Since Mexico started their excellent run of eight consecutive appearances at the FIFA World Cup in 1990, the side has always made it out of the group phase and was eliminated in the Round of 16. At a minimum, they would have settled for another berth between the top 16 teams in the world at Qatar 2022.

However, with a tough challenge handed in the draw, in a group featuring Poland, Saudi Arabia, and Argentina, the task of the coach, Gerardo ”Tata” Martino, was always going to be a tough one, especially in a country that is crazy about football, loves the sport and craves performance.

Proud people, with a desire for a Mexican coach for the national team, the fans were left reeling in the past seven years, when Colombian Juan Carlos Osorio and Martino, an Argentinian, were named in the top position of the football pyramid in Mexico.

This is why Martino has been somewhat unpopular between fans and media in the country, yet results have helped the former Barcelona manager to navigate through thick and thin. In fact, upon his dismissal after the elimination at Qatar 2022, Martino had the best winning percentage, 63.6%, between coaches with at least 60 matches at the helm of Mexico’s national team.

In Martino’s tenure, Mexico won the 2019 CONCACAF Gold Cup and finished second in the 2021 edition, but despite the performances – Mexico won 42 of the 66 games played with the Argentinian coach at the helm – but the results were not as straightforward as the fans would have wanted.

This is why the relationship between Martino and Mexico, as a whole, quickly became sour. With no managerial change before the start of Qatar 2022, as it was explained by the Mexican Federation that it would have been too little, too late, Martino spearheaded the team to the competition.

A 0-0 draw against Poland followed by a 2-0 loss against Argentina saw a must-win game against Saudi Arabia quickly ensue. The 2-1 win did not help, as Poland went through thanks to their superior goal difference.

“I am the first responsible for this terrible disappointment and frustration that we have. As the person in charge, it causes a lot of sadness, I fully assume responsibility for this great failure. My contract ended as soon as the referee blew the final whistle and there is nothing more to be done,” said Martino after the game, announcing his resignation.

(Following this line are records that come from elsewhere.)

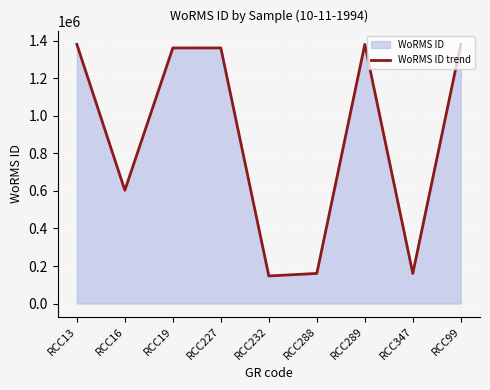

What is the change in value from RCC16 to RCC347?

-442853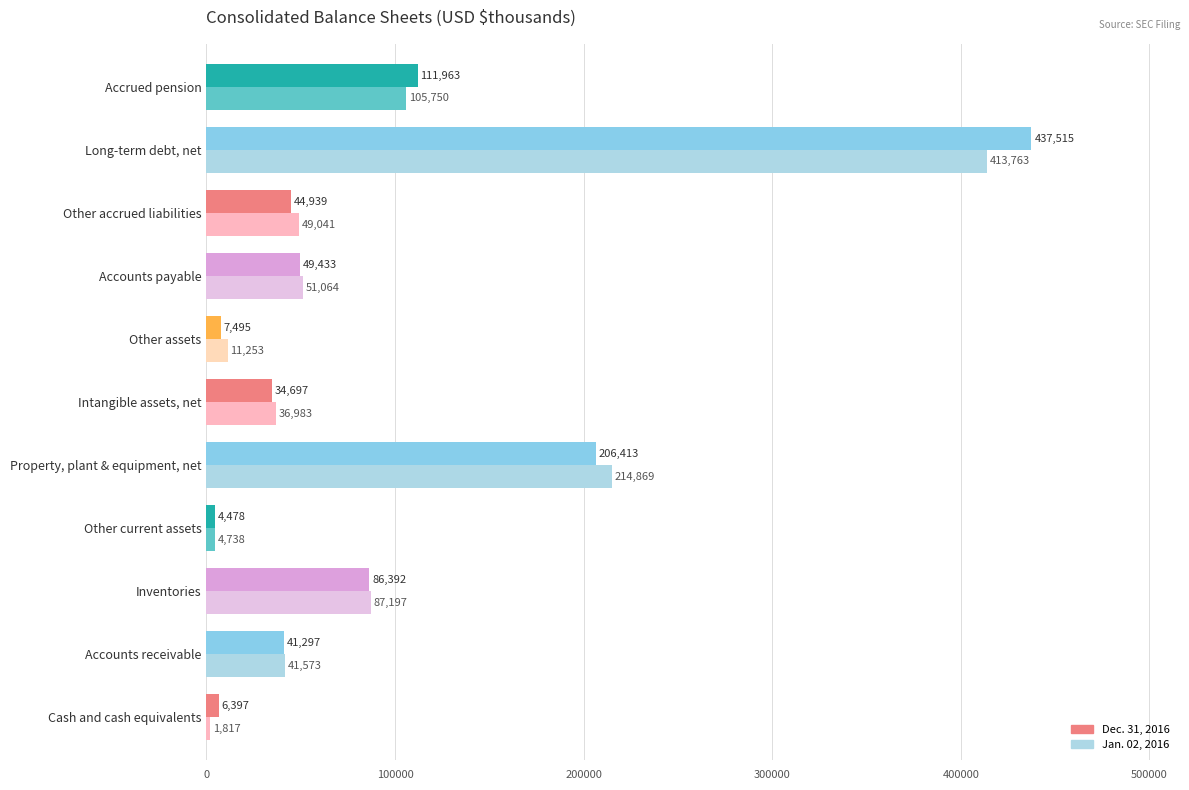

Rank the series by their average value, from highest to lowest.

Dec. 31, 2016, Jan. 02, 2016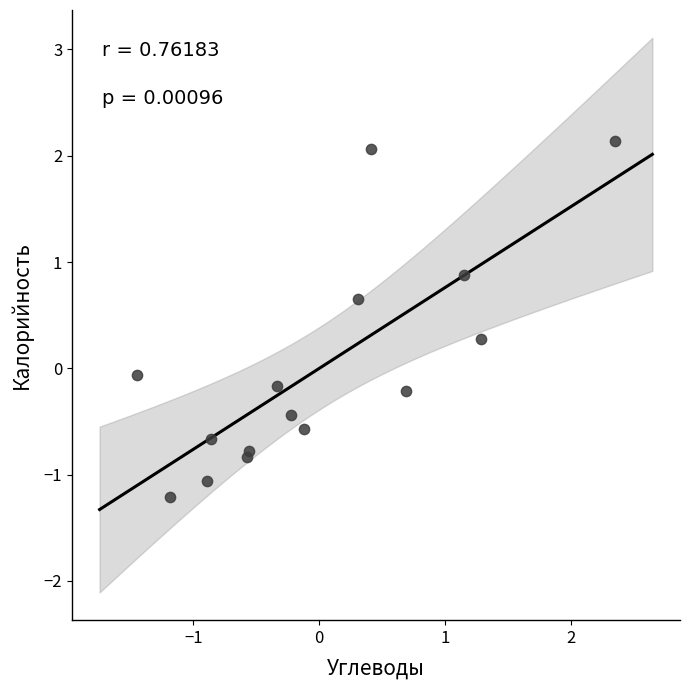

What is the range of Y values (max minus min)?

3.3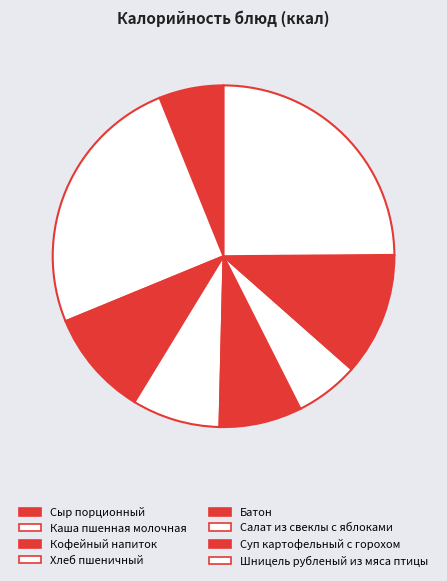

Is the sum of Каша пшенная молочная and Батон greater than half?

No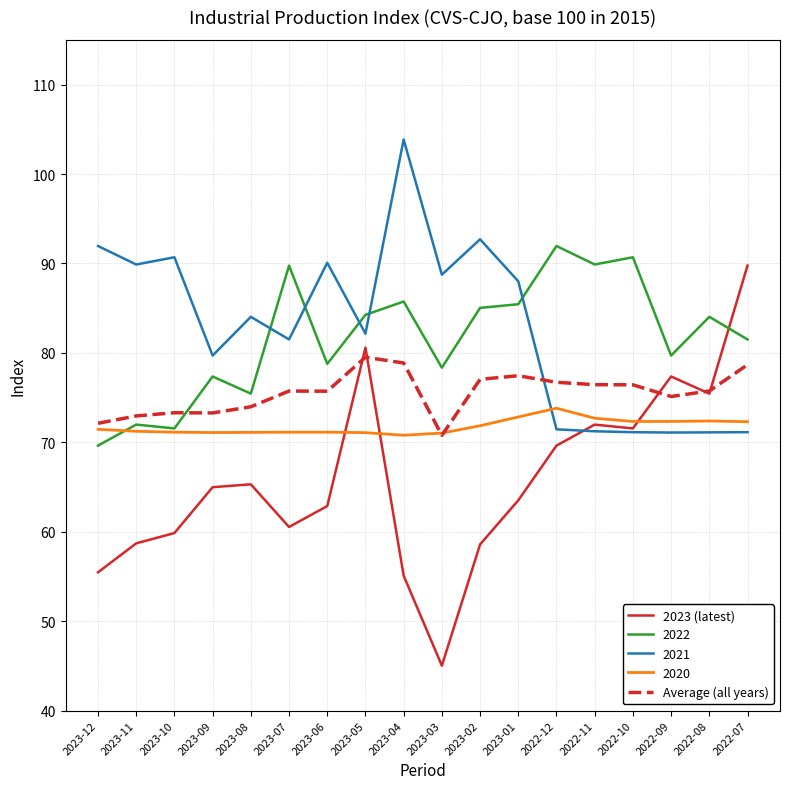

True or false: 2022 and Average (all years) cross at least once.

True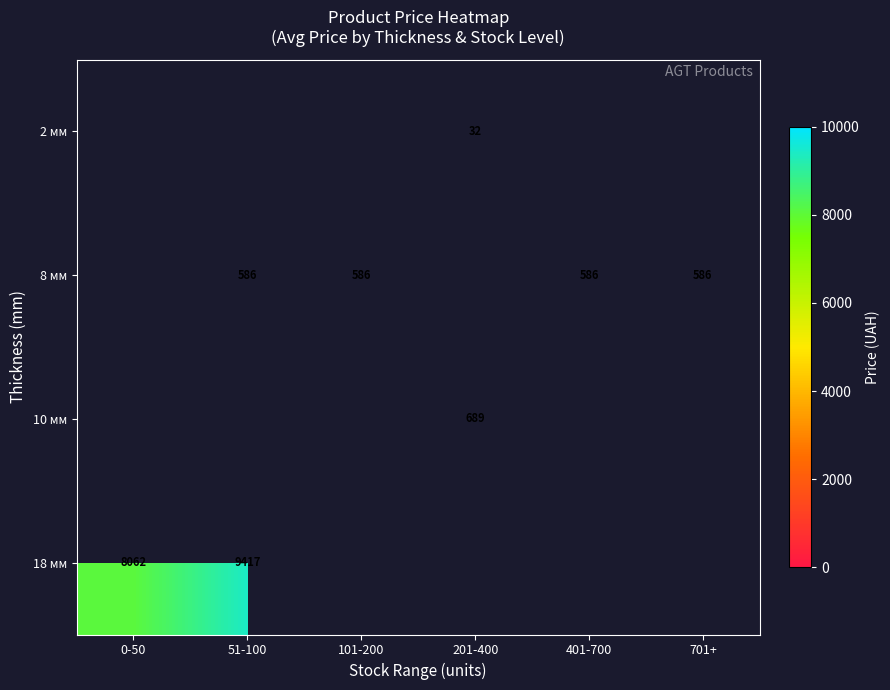

What is the sum of the 8 мм values at 401-700 and 701+?

1172.0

But who will pick up the pieces now, as Mexico are already through for the 2026 FIFA World Cup, which they will co-host with the United States and Canada?

The expectations are through the roof, as it will be the first time when the country hosts the tournament since 1986 and any misstep will be widely scrutinised. It does not help that Mexico also has an aging squad, with this edition of the World Cup probably being the last for goalkeeper Guillermo Ochoa, midfielder Andres Guardado and defender Hector Moreno, the three captains of the squad, as well as for midfielder Hector Herrera, who is 32 years old.

“For us, the objective was to score three or four goals. It’s a shame because we tried and we did our best. We created opportunities and I feel like we could have scored more goals today. We weren’t sharp, there were offside calls and it’s a shame,” Ochoa, who featured at his fifth edition of the World Cup, said.

New players and especially a new system must be quickly brought in front, because the time is ticking and the team needs to play as a team for the next years.

As for Martino, this is another setback in his long career. The Argentinian manager was criticised both when coaching Barcelona, in the 2013/14 season and when featuring as Argentina’s coach between 2014 and 2016, with the breakups widely publicized and scrutinised.

Aged 60, he still has a checkered CV, with an MLS Cup with Atlanta United won in 2018, as well as a very good stint as Paraguay’s national team manager. Yet only time will tell how he bounces back after another setback.